[Items from a data source]
Start of Block

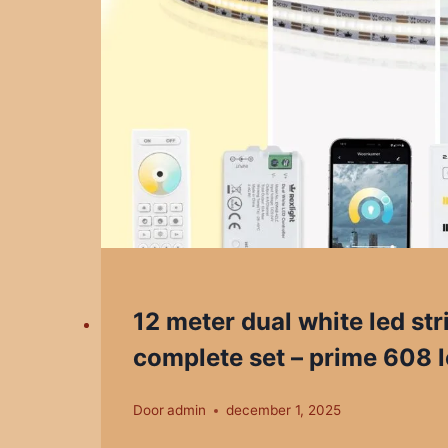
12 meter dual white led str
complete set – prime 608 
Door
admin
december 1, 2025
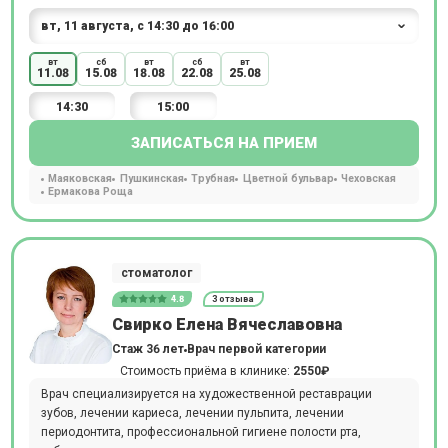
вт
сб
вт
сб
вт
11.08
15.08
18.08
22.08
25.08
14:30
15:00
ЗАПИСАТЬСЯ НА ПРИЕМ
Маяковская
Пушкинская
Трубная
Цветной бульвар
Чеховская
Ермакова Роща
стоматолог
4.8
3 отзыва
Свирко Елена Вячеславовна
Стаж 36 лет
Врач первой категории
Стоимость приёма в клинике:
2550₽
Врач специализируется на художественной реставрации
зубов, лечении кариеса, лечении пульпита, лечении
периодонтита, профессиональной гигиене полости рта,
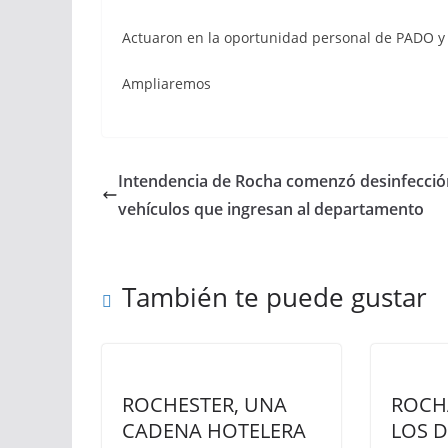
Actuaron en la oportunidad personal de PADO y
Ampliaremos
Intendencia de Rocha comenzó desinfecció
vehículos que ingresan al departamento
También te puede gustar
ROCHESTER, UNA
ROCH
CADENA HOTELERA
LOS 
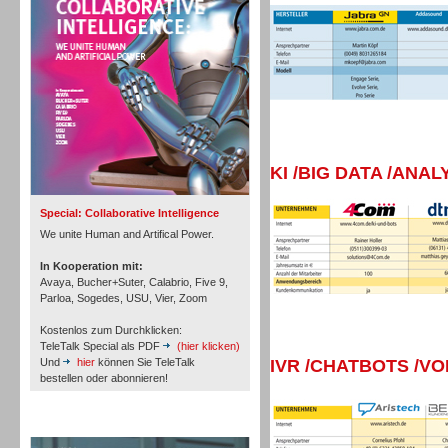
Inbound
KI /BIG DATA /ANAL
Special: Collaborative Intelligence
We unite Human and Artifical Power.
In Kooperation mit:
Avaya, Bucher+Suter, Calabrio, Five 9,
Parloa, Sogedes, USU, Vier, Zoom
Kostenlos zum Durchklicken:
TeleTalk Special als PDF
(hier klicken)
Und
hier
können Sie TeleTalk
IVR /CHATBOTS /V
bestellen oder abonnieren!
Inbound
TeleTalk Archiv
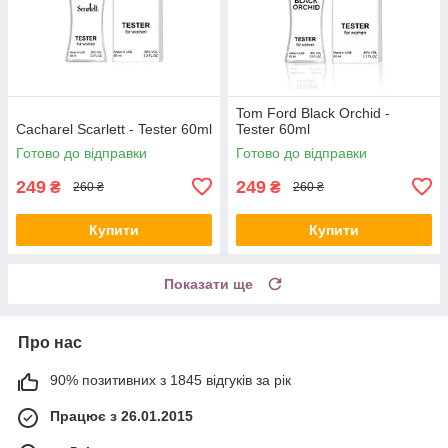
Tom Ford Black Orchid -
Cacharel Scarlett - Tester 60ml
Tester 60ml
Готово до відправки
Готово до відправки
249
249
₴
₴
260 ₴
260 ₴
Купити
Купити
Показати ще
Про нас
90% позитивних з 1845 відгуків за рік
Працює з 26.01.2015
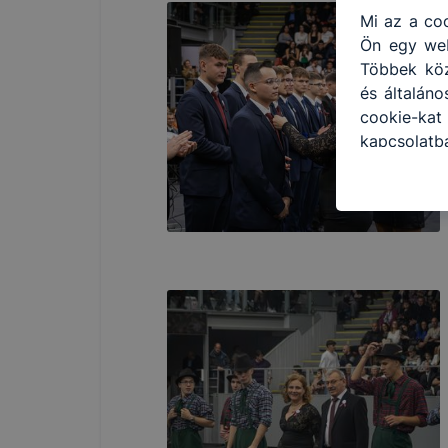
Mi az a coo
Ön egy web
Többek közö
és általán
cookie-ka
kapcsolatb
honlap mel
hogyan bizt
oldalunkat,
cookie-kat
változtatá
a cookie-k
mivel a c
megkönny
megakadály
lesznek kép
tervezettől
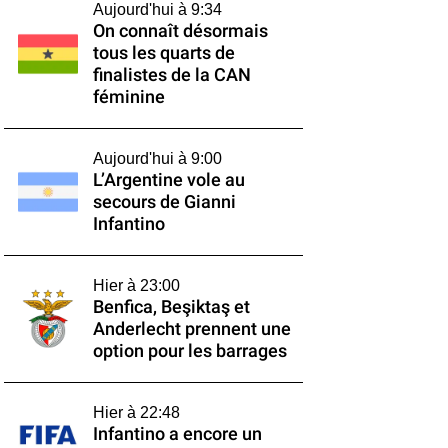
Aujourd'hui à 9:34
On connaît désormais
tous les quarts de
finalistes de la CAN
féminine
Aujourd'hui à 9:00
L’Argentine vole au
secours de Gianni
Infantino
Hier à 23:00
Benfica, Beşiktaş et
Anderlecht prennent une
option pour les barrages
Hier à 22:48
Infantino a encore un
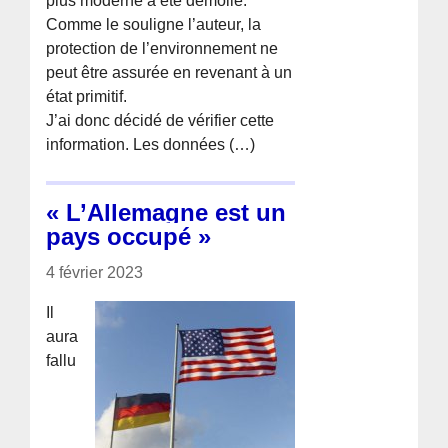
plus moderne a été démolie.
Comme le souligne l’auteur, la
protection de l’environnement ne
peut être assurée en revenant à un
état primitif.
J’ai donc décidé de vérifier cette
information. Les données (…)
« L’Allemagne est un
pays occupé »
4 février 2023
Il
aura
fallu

End of Block

What the task asks - Report the lines above that have the word "Врач" in them.

Response for this exercise -
Врач первой категории
Врач специализируется на художественной реставрации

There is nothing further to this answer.